**CONSIGNE A**
Transcrivez sans rien modifier le passage de l'entretien sur le Capital jeune créateur qui va de « Thibaut Guilluy : Comme » jusqu'à « généraliser en France. ».

**EXTRAIT À LIRE**
______
Ancien directeur général du groupe Ares (Association pour la réinsertion économique et sociale), ex-président de French Impact et actuel président du Conseil de l’inclusion dans l’emploi, Thibaut Guilluy est haut-commissaire à l’emploi et à l’engagement des entreprises auprès de la ministre du Travail depuis octobre 2020. Il était à Marseille mardi 14 septembre. Il sera de retour lundi 27.
Pourquoi être venu à Marseille ?
Thibaut Guilluy : Comme vous le savez, le président de la République vient de présenter « Marseille en grand » (voir nos articles précédents) et dans ce plan il y a tout un volet pour la jeunesse qui s’inscrit un peu dans la continuité du dispositif « 1 jeune, 1 solution » qui a eu déjà de l’impact sur les jeunes marseillais. Le « Capital jeune créateur » et « Marseille en grand» s’inscrivent en effet dans une politique plus large : ce qui nous intéresse c’est que chaque jeune trouve sa voie et trouve un emploi, pas forcément en créant sa propre entreprise. Cela peut aussi passer par la formation, l’apprentissage ou l’accès direct à l’emploi. C’est l’esprit « 1 jeune 1 solution. » Je suis à Marseille pour rencontrer les acteurs locaux et préparer la mise en place expérimentale de « Capital jeune créateur » qui pourra ensuite se généraliser en France.
D’où vient donc cette idée du « Capital jeune créateur » qu’Emmanuel Macron veut expérimenter à Marseille ?
T. G. : Ce que l’on constate c’est qu’un jeune sur deux aspire ou réfléchit à créer sa propre entreprise. Quand je dis « entreprise» cela peut aussi concerner une entreprise de l’économie sociale et solidaire ou une association. Comment aller au bout de cette aspiration qui souvent ne se transforme pas ? Comment passer de l’intention au passage à l’acte ? Ce qui manque souvent aux jeunes, c’est du réseau, de la préparation, de l’accompagnement. Il lui manque aussi souvent des moyens financiers. Il y a donc à la fois une vraie dynamique de création et d’envie de créer sauf que le manque d’accompagnement et le manque de moyens renforcent les risques d’abandon du projet ou d’échec. Le capital jeune créateur va permettre d’apporter, grâce à l’intervention de professionnels, l’accompagnement et le réseau. Le deuxième volet concerne l’apport d’une dotation personnelle de plusieurs milliers d’euros. Enfin, troisième élément, pour un certain nombre de jeunes, il y a la nécessité de passer par une phase d’incubation plus approfondie. C’est le troisième étage de la fusée. En analysant les retombées de « 1 jeune 1 solution » (lancé à l’été 2020 dans le cadre du plan de relance du gouvernement, NDLR), on s’est aperçu que la création d’entreprise était le parent pauvre du dispositif. Ce n’était en tous les cas pas à la hauteur des attentes des jeunes. On va donc s’y mettre à fond, comme pour l’apprentissage ou les aides à l’emploi.
______
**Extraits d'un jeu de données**
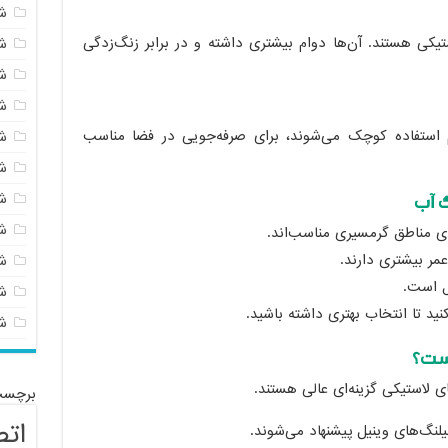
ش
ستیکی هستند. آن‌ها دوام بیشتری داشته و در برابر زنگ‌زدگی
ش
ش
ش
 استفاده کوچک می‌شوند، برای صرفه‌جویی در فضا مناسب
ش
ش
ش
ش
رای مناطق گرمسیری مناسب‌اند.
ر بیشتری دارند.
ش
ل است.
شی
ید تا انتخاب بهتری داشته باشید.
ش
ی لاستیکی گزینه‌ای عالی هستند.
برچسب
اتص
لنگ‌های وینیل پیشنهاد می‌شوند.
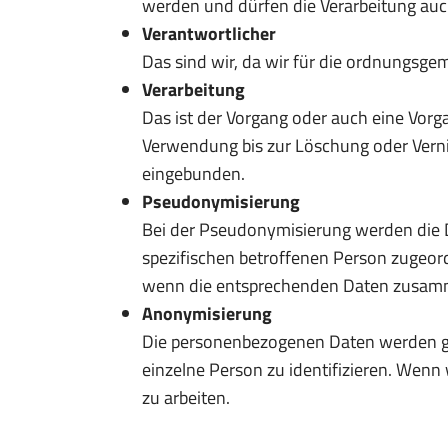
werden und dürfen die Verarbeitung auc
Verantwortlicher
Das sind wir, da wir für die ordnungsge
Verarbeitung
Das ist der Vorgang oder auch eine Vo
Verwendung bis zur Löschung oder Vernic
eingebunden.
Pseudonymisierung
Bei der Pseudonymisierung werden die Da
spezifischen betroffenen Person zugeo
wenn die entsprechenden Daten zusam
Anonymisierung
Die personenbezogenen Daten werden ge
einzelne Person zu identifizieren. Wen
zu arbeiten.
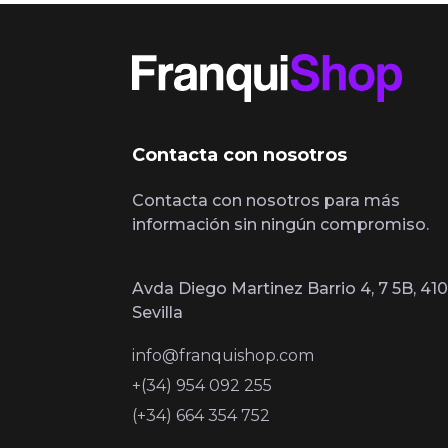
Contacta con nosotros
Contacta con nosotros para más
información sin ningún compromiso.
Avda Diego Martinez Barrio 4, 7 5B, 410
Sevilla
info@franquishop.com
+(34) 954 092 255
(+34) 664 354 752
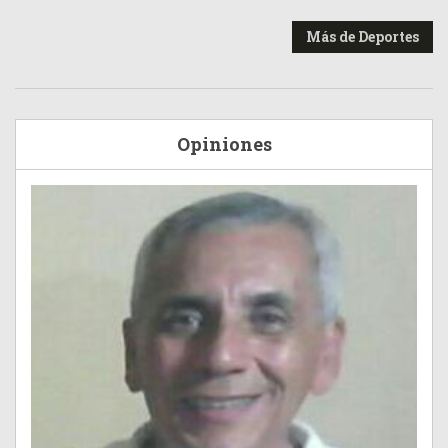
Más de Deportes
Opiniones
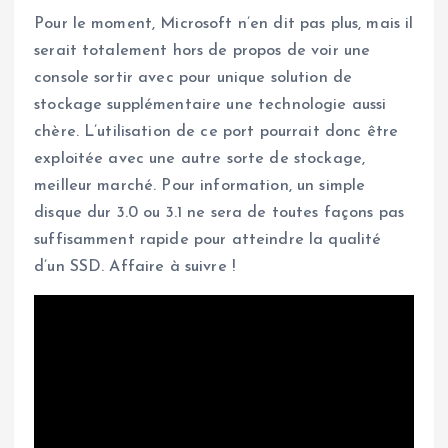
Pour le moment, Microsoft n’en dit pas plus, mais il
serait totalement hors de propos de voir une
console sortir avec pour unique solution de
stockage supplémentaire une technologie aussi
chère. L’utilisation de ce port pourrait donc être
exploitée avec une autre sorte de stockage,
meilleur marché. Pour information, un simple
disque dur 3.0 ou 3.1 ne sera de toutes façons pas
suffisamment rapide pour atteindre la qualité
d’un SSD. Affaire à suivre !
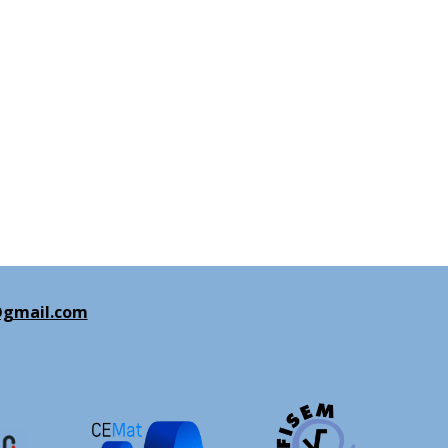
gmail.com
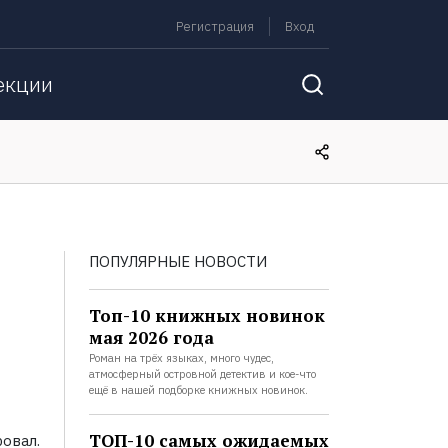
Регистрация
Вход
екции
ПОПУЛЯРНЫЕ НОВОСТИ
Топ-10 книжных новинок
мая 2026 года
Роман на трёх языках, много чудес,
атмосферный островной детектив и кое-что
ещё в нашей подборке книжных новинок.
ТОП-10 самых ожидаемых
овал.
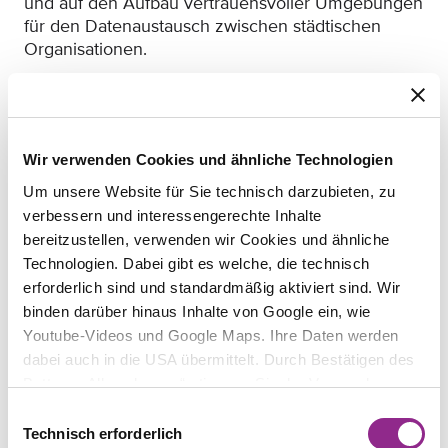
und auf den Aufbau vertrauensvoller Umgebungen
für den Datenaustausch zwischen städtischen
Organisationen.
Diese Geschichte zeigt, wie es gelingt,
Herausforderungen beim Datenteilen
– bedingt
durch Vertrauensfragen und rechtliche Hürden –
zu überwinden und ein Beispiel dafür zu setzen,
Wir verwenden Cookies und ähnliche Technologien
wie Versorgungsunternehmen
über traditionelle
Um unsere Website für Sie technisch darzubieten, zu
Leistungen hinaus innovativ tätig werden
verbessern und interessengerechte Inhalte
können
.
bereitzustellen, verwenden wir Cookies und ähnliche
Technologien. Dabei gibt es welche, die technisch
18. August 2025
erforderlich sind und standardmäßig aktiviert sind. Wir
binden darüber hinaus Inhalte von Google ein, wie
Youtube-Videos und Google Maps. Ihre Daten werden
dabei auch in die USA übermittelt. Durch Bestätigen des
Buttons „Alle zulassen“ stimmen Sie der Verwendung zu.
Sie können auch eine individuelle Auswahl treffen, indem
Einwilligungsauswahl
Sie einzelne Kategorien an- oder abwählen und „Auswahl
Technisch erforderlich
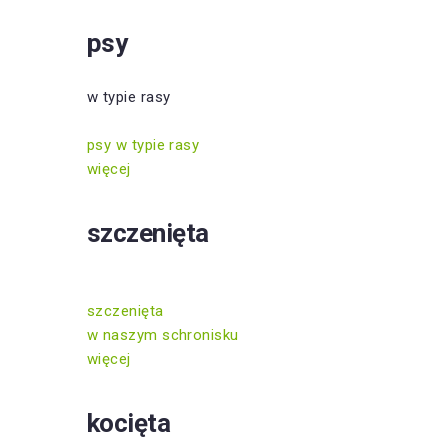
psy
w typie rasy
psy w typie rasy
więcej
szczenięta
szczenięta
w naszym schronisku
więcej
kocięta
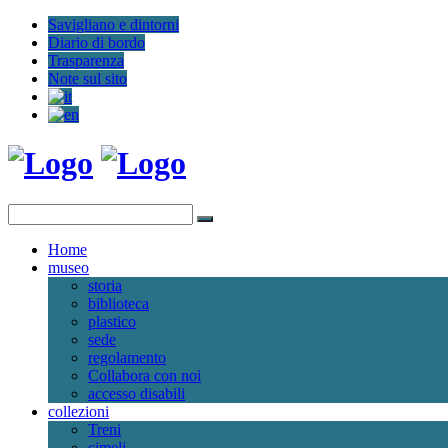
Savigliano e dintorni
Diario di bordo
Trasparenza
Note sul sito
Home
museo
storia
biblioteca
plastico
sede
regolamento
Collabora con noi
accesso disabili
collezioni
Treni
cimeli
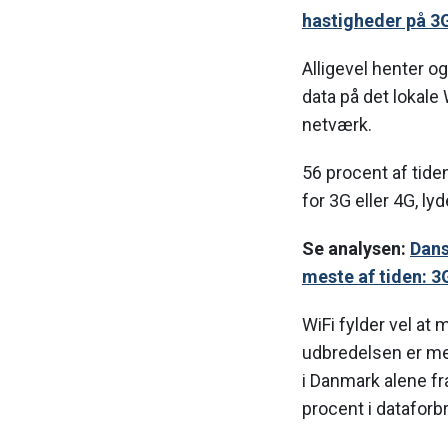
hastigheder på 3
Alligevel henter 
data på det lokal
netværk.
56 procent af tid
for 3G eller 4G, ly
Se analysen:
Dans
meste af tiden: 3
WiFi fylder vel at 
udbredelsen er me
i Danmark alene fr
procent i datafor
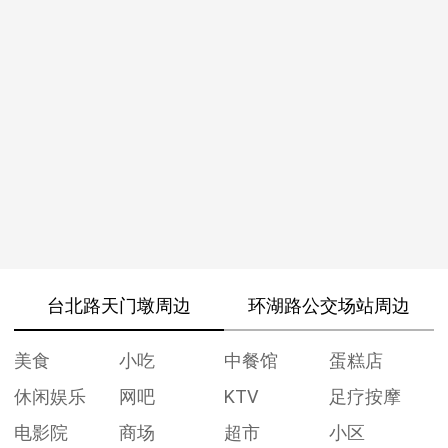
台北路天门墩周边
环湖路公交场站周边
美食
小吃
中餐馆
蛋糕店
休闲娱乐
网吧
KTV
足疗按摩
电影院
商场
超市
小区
______
**CONSIGNE B**
Mettez sous forme de liste numérotée les lignes des entrées, du début des entrées jusqu'à la ligne contenant « zu arbeiten. », toutes deux comprises, en omettant les lignes vides. N'incluez pas les images dans votre réponse.

**RÉPONSE ATTENDUE A**
Thibaut Guilluy : Comme vous le savez, le président de la République vient de présenter « Marseille en grand » (voir nos articles précédents) et dans ce plan il y a tout un volet pour la jeunesse qui s’inscrit un peu dans la continuité du dispositif « 1 jeune, 1 solution » qui a eu déjà de l’impact sur les jeunes marseillais. Le « Capital jeune créateur » et « Marseille en grand» s’inscrivent en effet dans une politique plus large : ce qui nous intéresse c’est que chaque jeune trouve sa voie et trouve un emploi, pas forcément en créant sa propre entreprise. Cela peut aussi passer par la formation, l’apprentissage ou l’accès direct à l’emploi. C’est l’esprit « 1 jeune 1 solution. » Je suis à Marseille pour rencontrer les acteurs locaux et préparer la mise en place expérimentale de « Capital jeune créateur » qui pourra ensuite se généraliser en France.

**RÉPONSE ATTENDUE B**
1. ش
2. ستیکی هستند. آن‌ها دوام بیشتری داشته و در برابر زنگ‌زدگی
3. ش
4. ش
5. ش
6.  استفاده کوچک می‌شوند، برای صرفه‌جویی در فضا مناسب
7. ش
8. ش
9. ش
10. ش
11. رای مناطق گرمسیری مناسب‌اند.
12. ر بیشتری دارند.
13. ش
14. ل است.
15. شی
16. ید تا انتخاب بهتری داشته باشید.
17. ش
18. ی لاستیکی گزینه‌ای عالی هستند.
19. برچسب
20. اتص
21. لنگ‌های وینیل پیشنهاد می‌شوند.
22. werden und dürfen die Verarbeitung auc
23. Verantwortlicher
24. Das sind wir, da wir für die ordnungsge
25. Verarbeitung
26. Das ist der Vorgang oder auch eine Vo
27. Verwendung bis zur Löschung oder Vernic
28. eingebunden.
29. Pseudonymisierung
30. Bei der Pseudonymisierung werden die Da
31. spezifischen betroffenen Person zugeo
32. wenn die entsprechenden Daten zusam
33. Anonymisierung
34. Die personenbezogenen Daten werden ge
35. einzelne Person zu identifizieren. Wen
36. zu arbeiten.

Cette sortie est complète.